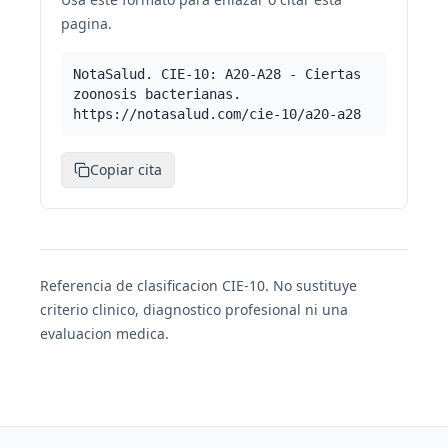
pagina.
NotaSalud. CIE-10: A20-A28 - Ciertas
zoonosis bacterianas.
https://notasalud.com/cie-10/a20-a28
Copiar cita
Referencia de clasificacion CIE-10. No sustituye
criterio clinico, diagnostico profesional ni una
evaluacion medica.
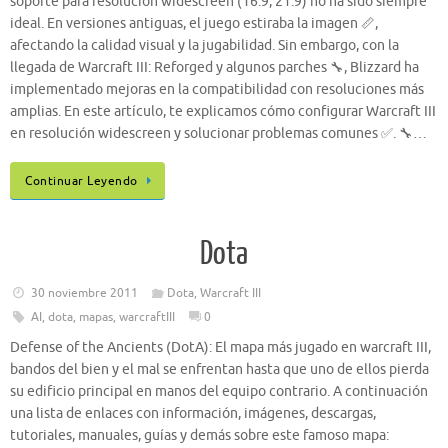
soporte para resolución widescreen (16:9, 21:9) no ha sido siempre
ideal. En versiones antiguas, el juego estiraba la imagen 📏,
afectando la calidad visual y la jugabilidad. Sin embargo, con la
llegada de Warcraft III: Reforged y algunos parches 🔧, Blizzard ha
implementado mejoras en la compatibilidad con resoluciones más
amplias. En este artículo, te explicamos cómo configurar Warcraft III
en resolución widescreen y solucionar problemas comunes ✅. 🔧…
Continuar Leyendo
Dota
30 noviembre 2011
Dota
,
Warcraft III
AI
,
dota
,
mapas
,
warcraftIII
0
Defense of the Ancients (DotA): El mapa más jugado en warcraft III,
bandos del bien y el mal se enfrentan hasta que uno de ellos pierda
su edificio principal en manos del equipo contrario. A continuación
una lista de enlaces con información, imágenes, descargas,
tutoriales, manuales, guías y demás sobre este famoso mapa:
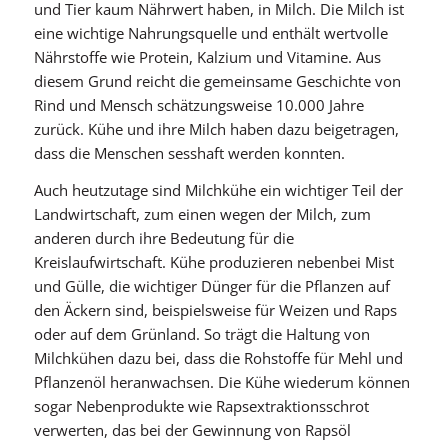
und Tier kaum Nährwert haben, in Milch. Die Milch ist
eine wichtige Nahrungsquelle und enthält wertvolle
Nährstoffe wie Protein, Kalzium und Vitamine. Aus
diesem Grund reicht die gemeinsame Geschichte von
Rind und Mensch schätzungsweise 10.000 Jahre
zurück. Kühe und ihre Milch haben dazu beigetragen,
dass die Menschen sesshaft werden konnten.
Auch heutzutage sind Milchkühe ein wichtiger Teil der
Landwirtschaft, zum einen wegen der Milch, zum
anderen durch ihre Bedeutung für die
Kreislaufwirtschaft. Kühe produzieren nebenbei Mist
und Gülle, die wichtiger Dünger für die Pflanzen auf
den Äckern sind, beispielsweise für Weizen und Raps
oder auf dem Grünland. So trägt die Haltung von
Milchkühen dazu bei, dass die Rohstoffe für Mehl und
Pflanzenöl heranwachsen. Die Kühe wiederum können
sogar Nebenprodukte wie Rapsextraktionsschrot
verwerten, das bei der Gewinnung von Rapsöl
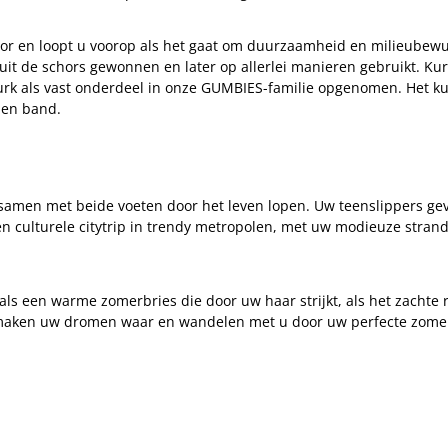
r en loopt u voorop als het gaat om duurzaamheid en milieubewus
t de schors gewonnen en later op allerlei manieren gebruikt. Kurk
k als vast onderdeel in onze GUMBIES-familie opgenomen. Het kurk
nen band.
amen met beide voeten door het leven lopen. Uw teenslippers geve
 culturele citytrip in trendy metropolen, met uw modieuze strands
als een warme zomerbries die door uw haar strijkt, als het zachte 
maken uw dromen waar en wandelen met u door uw perfecte zomer -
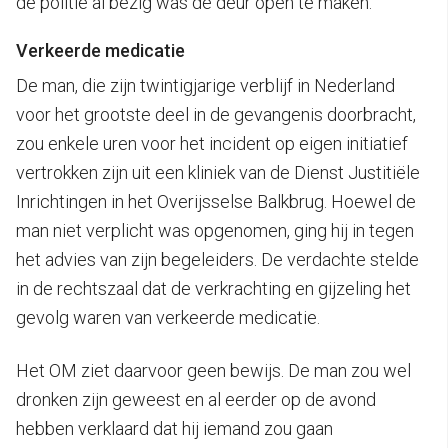
de politie al bezig was de deur open te maken.”
Verkeerde medicatie
De man, die zijn twintigjarige verblijf in Nederland
voor het grootste deel in de gevangenis doorbracht,
zou enkele uren voor het incident op eigen initiatief
vertrokken zijn uit een kliniek van de Dienst Justitiële
Inrichtingen in het Overijsselse Balkbrug. Hoewel de
man niet verplicht was opgenomen, ging hij in tegen
het advies van zijn begeleiders. De verdachte stelde
in de rechtszaal dat de verkrachting en gijzeling het
gevolg waren van verkeerde medicatie.
Het OM ziet daarvoor geen bewijs. De man zou wel
dronken zijn geweest en al eerder op de avond
hebben verklaard dat hij iemand zou gaan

§ §

### [TASK TO COMPLETE]
Return, from the data above, each line in which the string "sind" appears.

### [REPLY]
Auch heutzutage sind Milchkühe ein wichtiger Teil der
den Äckern sind, beispielsweise für Weizen und Raps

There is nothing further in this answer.